Objective: To study the relationship between arterial blood pressure, intracranial pressure, directly measured brain tissue oxygenation (PtiO2), and middle cerebral artery blood flow velocity in severely head-injured patients.
Design: Prospective study.
Setting: Neurosurgical intensive care unit. PATIENTS A total of 14 patients with severe head injury.
Interventions: Pharmacologic blood pressure manipulations using norepinephrine.

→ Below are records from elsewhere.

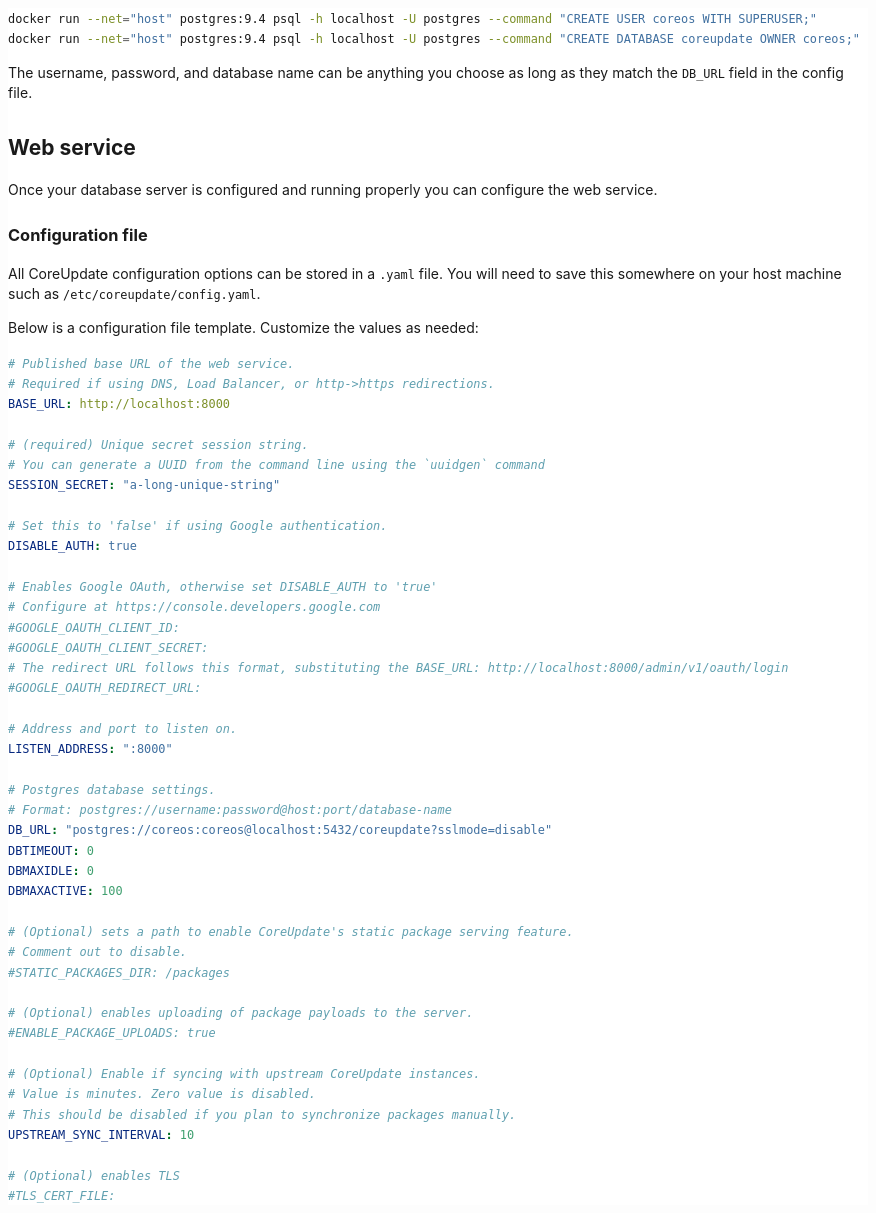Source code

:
```bash
docker run --net="host" postgres:9.4 psql -h localhost -U postgres --command "CREATE USER coreos WITH SUPERUSER;"
docker run --net="host" postgres:9.4 psql -h localhost -U postgres --command "CREATE DATABASE coreupdate OWNER coreos;"
```

The username, password, and database name can be anything you choose as long as they match the `DB_URL` field in the config file.

## Web service

Once your database server is configured and running properly you can configure the web service.

### Configuration file

All CoreUpdate configuration options can be stored in a `.yaml` file. You will need to save this somewhere on your host machine such as `/etc/coreupdate/config.yaml`.

Below is a configuration file template. Customize the values as needed:

```yaml
# Published base URL of the web service.
# Required if using DNS, Load Balancer, or http->https redirections.
BASE_URL: http://localhost:8000

# (required) Unique secret session string.
# You can generate a UUID from the command line using the `uuidgen` command
SESSION_SECRET: "a-long-unique-string"

# Set this to 'false' if using Google authentication.
DISABLE_AUTH: true

# Enables Google OAuth, otherwise set DISABLE_AUTH to 'true'
# Configure at https://console.developers.google.com
#GOOGLE_OAUTH_CLIENT_ID:
#GOOGLE_OAUTH_CLIENT_SECRET:
# The redirect URL follows this format, substituting the BASE_URL: http://localhost:8000/admin/v1/oauth/login
#GOOGLE_OAUTH_REDIRECT_URL:

# Address and port to listen on.
LISTEN_ADDRESS: ":8000"

# Postgres database settings.
# Format: postgres://username:password@host:port/database-name
DB_URL: "postgres://coreos:coreos@localhost:5432/coreupdate?sslmode=disable"
DBTIMEOUT: 0
DBMAXIDLE: 0
DBMAXACTIVE: 100

# (Optional) sets a path to enable CoreUpdate's static package serving feature.
# Comment out to disable.
#STATIC_PACKAGES_DIR: /packages

# (Optional) enables uploading of package payloads to the server.
#ENABLE_PACKAGE_UPLOADS: true

# (Optional) Enable if syncing with upstream CoreUpdate instances.
# Value is minutes. Zero value is disabled.
# This should be disabled if you plan to synchronize packages manually.
UPSTREAM_SYNC_INTERVAL: 10

# (Optional) enables TLS
#TLS_CERT_FILE:
```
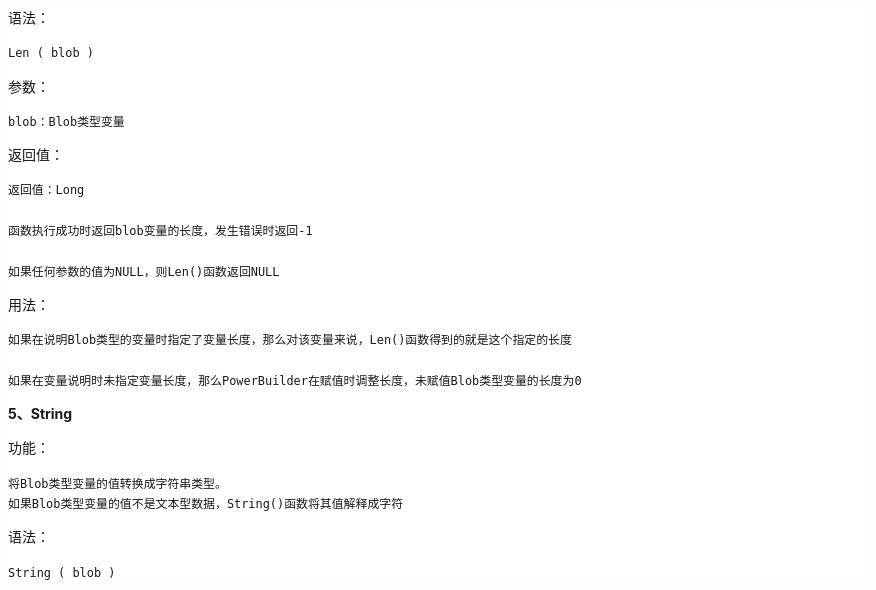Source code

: 

语法：



```plain
Len ( blob )
```



参数：



```plain
blob：Blob类型变量
```



返回值：



```plain
返回值：Long 

函数执行成功时返回blob变量的长度，发生错误时返回-1 

如果任何参数的值为NULL，则Len()函数返回NULL
```



用法：



```plain
如果在说明Blob类型的变量时指定了变量长度，那么对该变量来说，Len()函数得到的就是这个指定的长度 

如果在变量说明时未指定变量长度，那么PowerBuilder在赋值时调整长度，未赋值Blob类型变量的长度为0
```



**5、String**



功能：



```plain
将Blob类型变量的值转换成字符串类型。
如果Blob类型变量的值不是文本型数据，String()函数将其值解释成字符
```



语法：



```plain
String ( blob )
```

Measurements and main results: We assessed the magnitude of PtiO2 related to changes in cerebral perfusion pressure in 12 of the patients. We calculated in all the static rate of regulation, which is an index to describe the change of cerebrovascular resistance, using cerebral artery blood flow velocity in relation to changing cerebral perfusion pressure. Finally, we calculated the rate of change in PtiO2, which quantifies the percentage of change in PtiO2 divided by the percentage of change in cerebral perfusion pressure. It is a new marker for cerebral tissue oxygen regulation based on direct measurement of PtiO2. There was a plateau phase for the cerebral perfusion pressure-PtiO2 relation that was similar to the autoregulatory plateau seen in the relationship between cerebral perfusion pressure and cerebral artery blood flow velocity. The rate of change in PtiO2 demonstrated a significant correlation with the static rate of regulation (R = -.61, <.05). A decrease in intracranial pressure when arterial blood pressure increased from 70 to 90 mm Hg was strongly correlated with static rate of regulation (R =.79, <.001). CONCLUSIONS Cerebral tissue PO2 demonstrates a plateau phase similar to what is known about cerebral blood flow velocity, which suggests a close link between cerebral blood flow and oxygenation. Static cerebral autoregulation is significantly correlated with cerebral tissue oxygen reactivity.